Beruntung, Kelud berhasil menarik tubuhnya mundur hingga jejakan kaki Suro mengenai tempat kosong. Tangannya kembali mengibas, belum sampai terlaksana, tangan Suro sudah menahannya, lalu dengan bahunya, Suro menghantam tubuh Kelud hingga terlempar cukup jauh.
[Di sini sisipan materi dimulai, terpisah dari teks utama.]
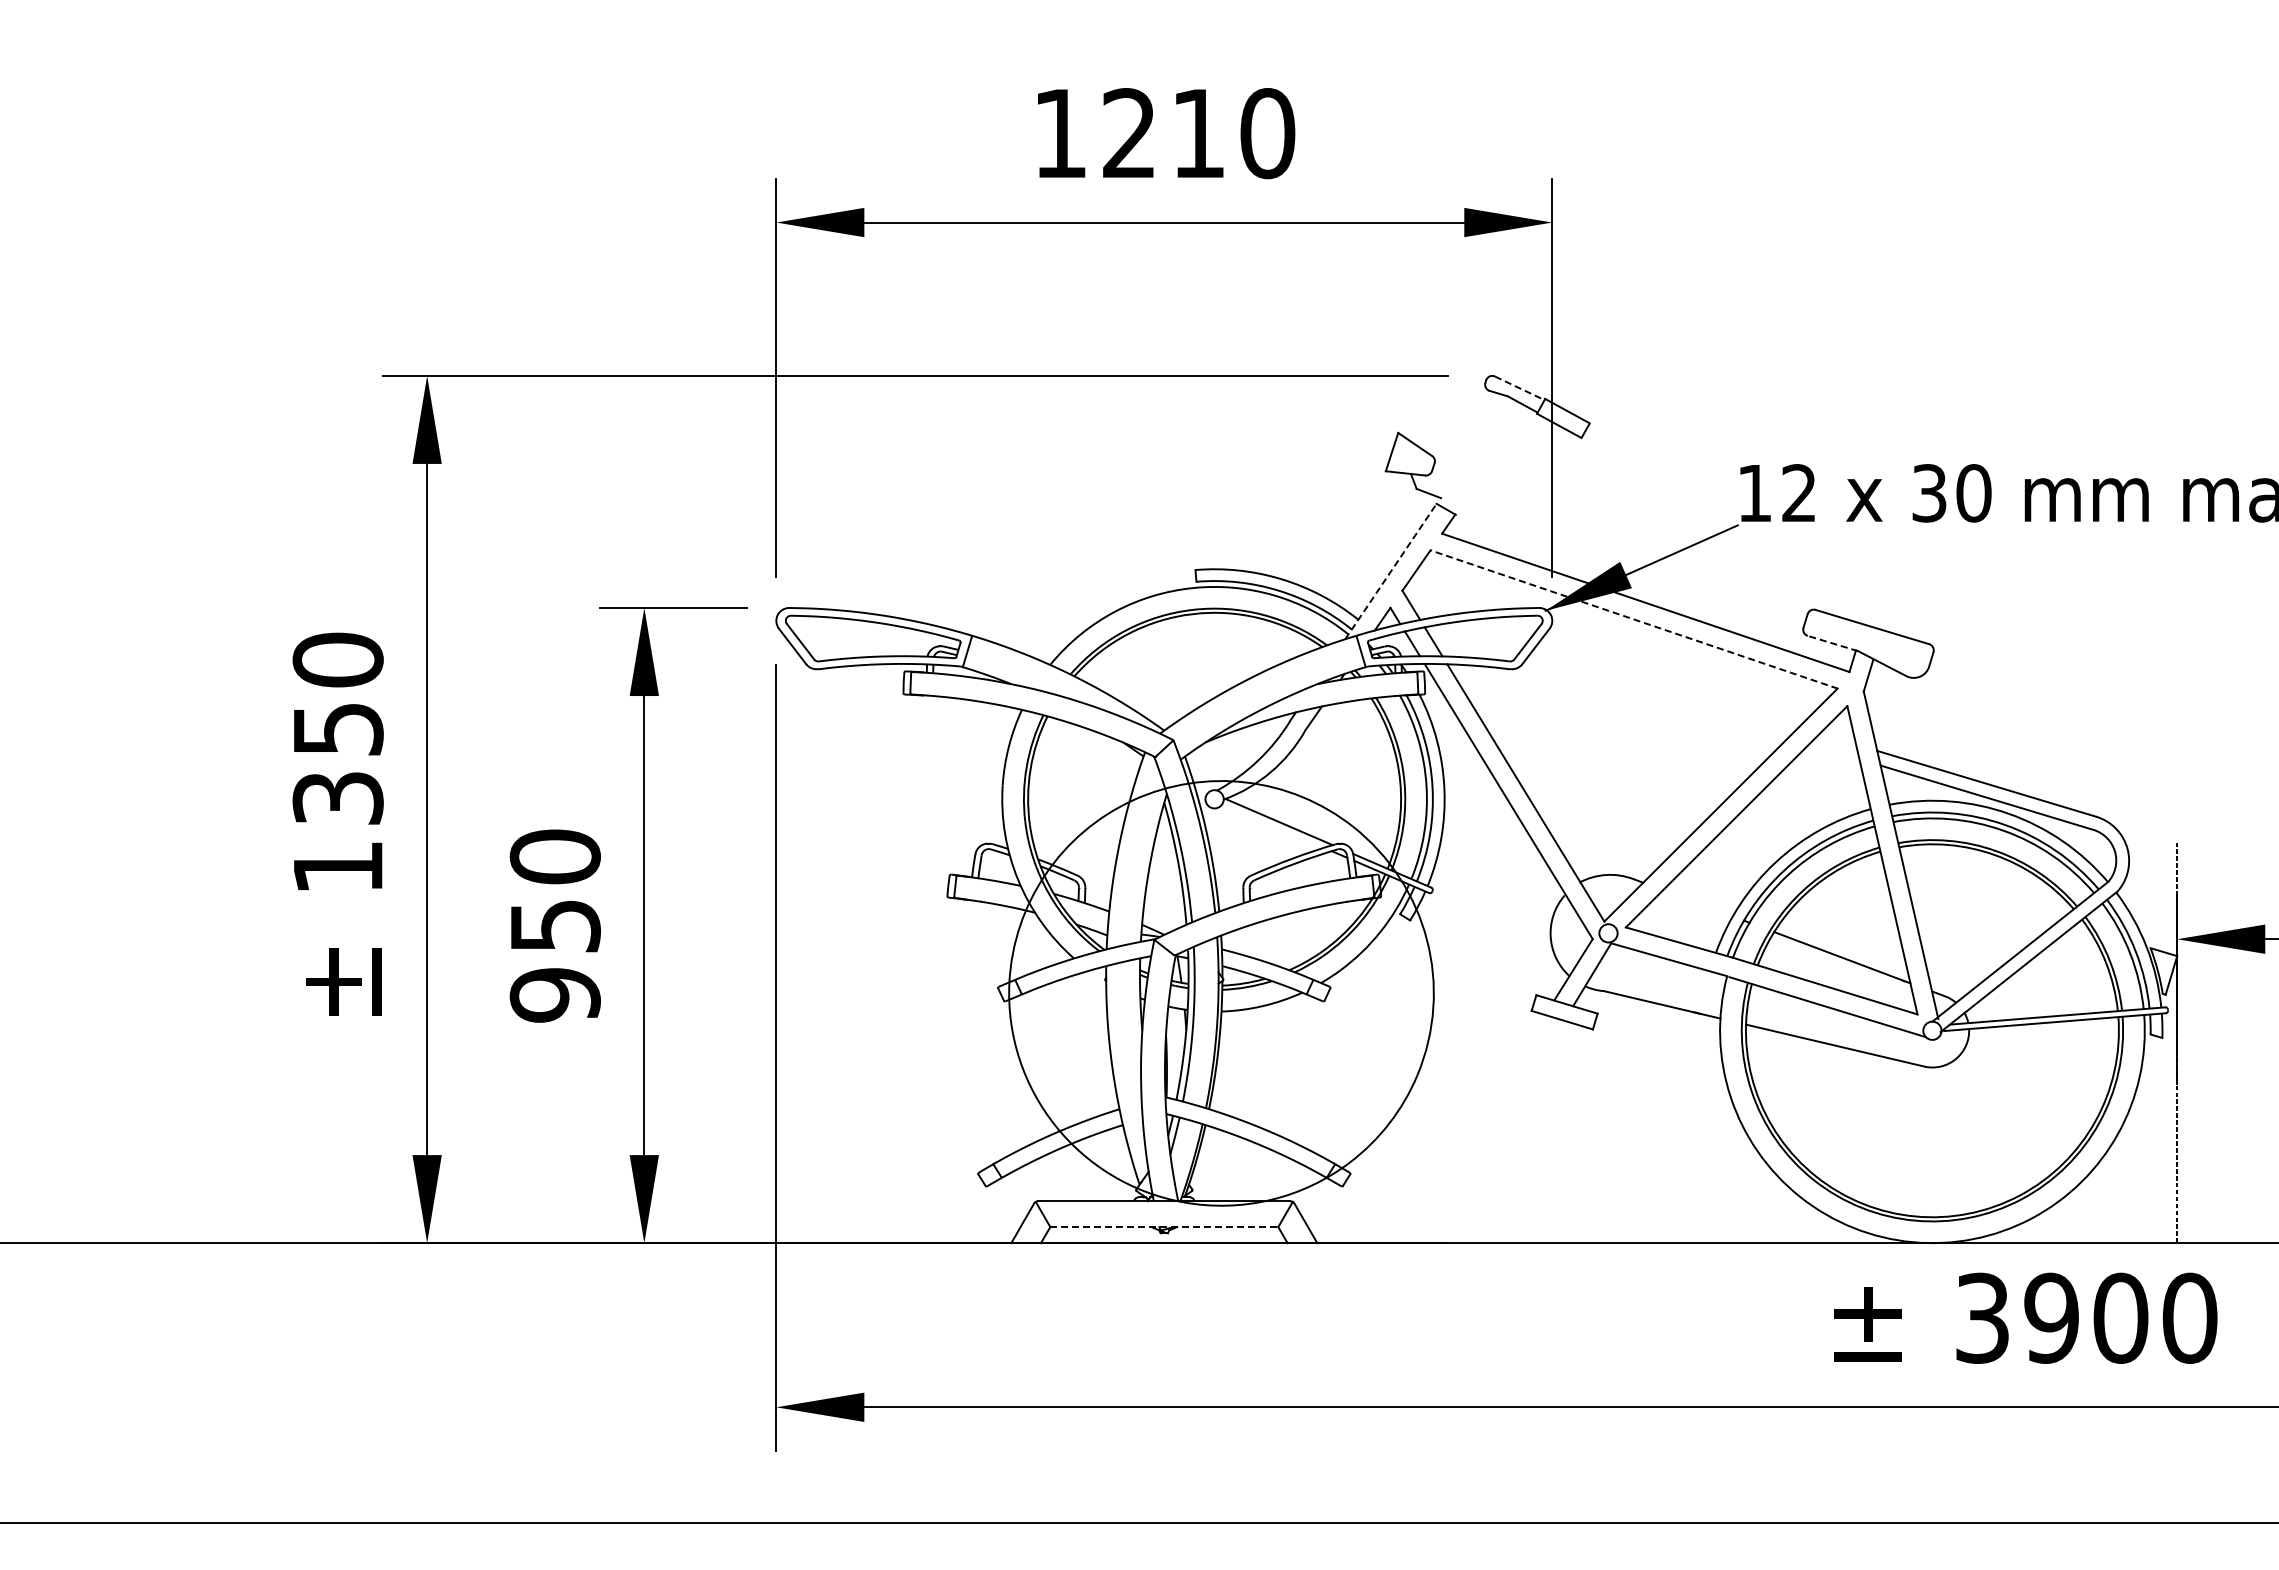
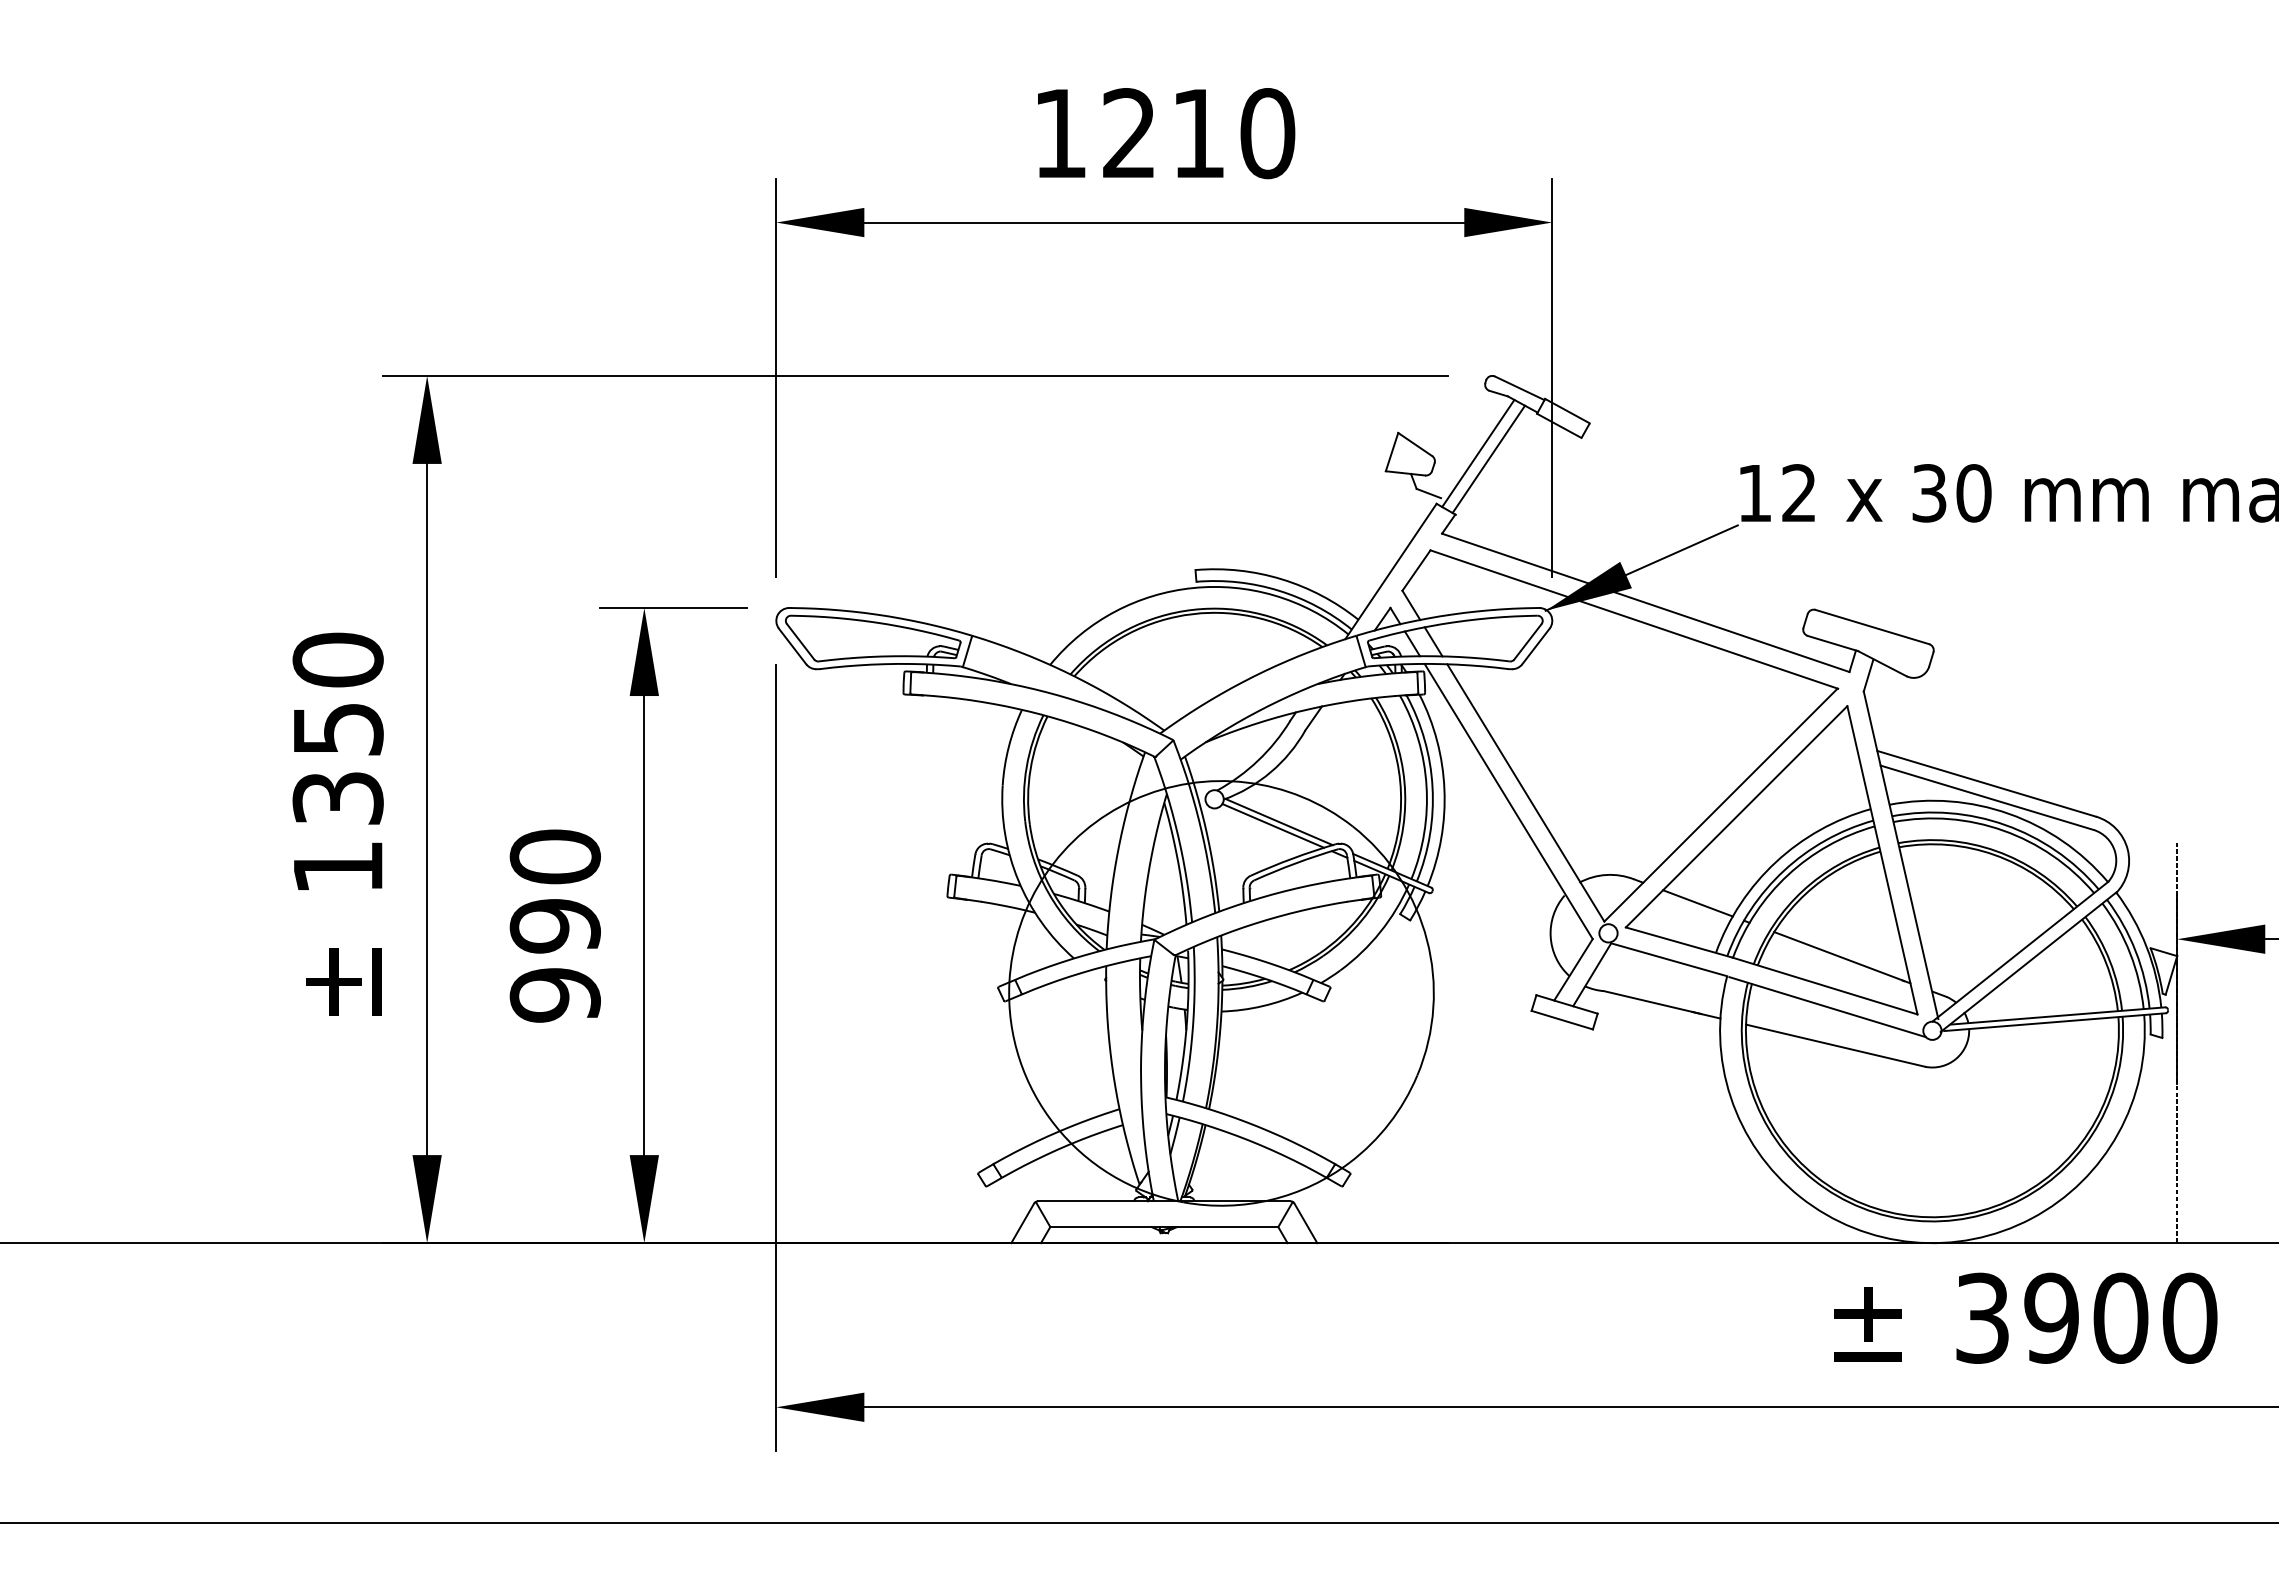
line at (1520, 388): dashed -> solid
line at (1478, 453): none -> present
line at (1488, 459): none -> present
line at (1390, 571): dashed -> solid
line at (1633, 619): dashed -> solid
line at (1832, 643): dashed -> solid
line at (1273, 825): none -> present
line at (1697, 903): none -> present
text at (554, 926): 950 -> 990
line at (1164, 1227): dashed -> solid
Hantaman Bukit Baja!
Buk!
Tubuh Kelud terseret di atas tanah beberapa tombak membuat pakaiannya kotor dan robek.
Tahu-tahu, Siwo mengambil langkah panjang dibarengi gerakan tangannya menusukkan golok ke tubuh Suro. Suro hanya memundurkan posisinya, lalu kakinya menyepak tangan Siwo yang memegang golok.
Diiringi jerit kesakitan tertahan, kaki Suro yang tadi menyepak dan belum sampai menginjak tanah langsung melanjutkannya dengan jejakan kaki seperti pegas.
Buk!
Telak mengenai dada Siwo, membuat tubuh Siwo pun terlempar dan mengalami nasib yang sama dengan Kelud.
Untuk sesaat, Siwo tak dapat bernafas, dadanya terasa sesak akibat tendangan kaki Suro seperti meremukkan dadanya.
"Sampaikan pada Wulung, Padepokan Cempaka Putih tak akan pernah lagi bisa dibakar olehnya!" ucap Suro keras, tidak seperti ucapan sebelumnya. Ia bernada menantang, "Katakan juga, kalau aku, Suro Bawu, akan datang menemuinya cepat atau lambat meminta pertanggungjawaban atas perbuatannya di masa lalu!"
Suro seperti sengaja tidak membunuhnya, dan itu disadari oleh Kelud dan Siwo. Maka, dengan tubuh terluka, keduanya segera bangkit dan pergi meninggalkan Padepokan Cempaka Putih tertatih-tatih.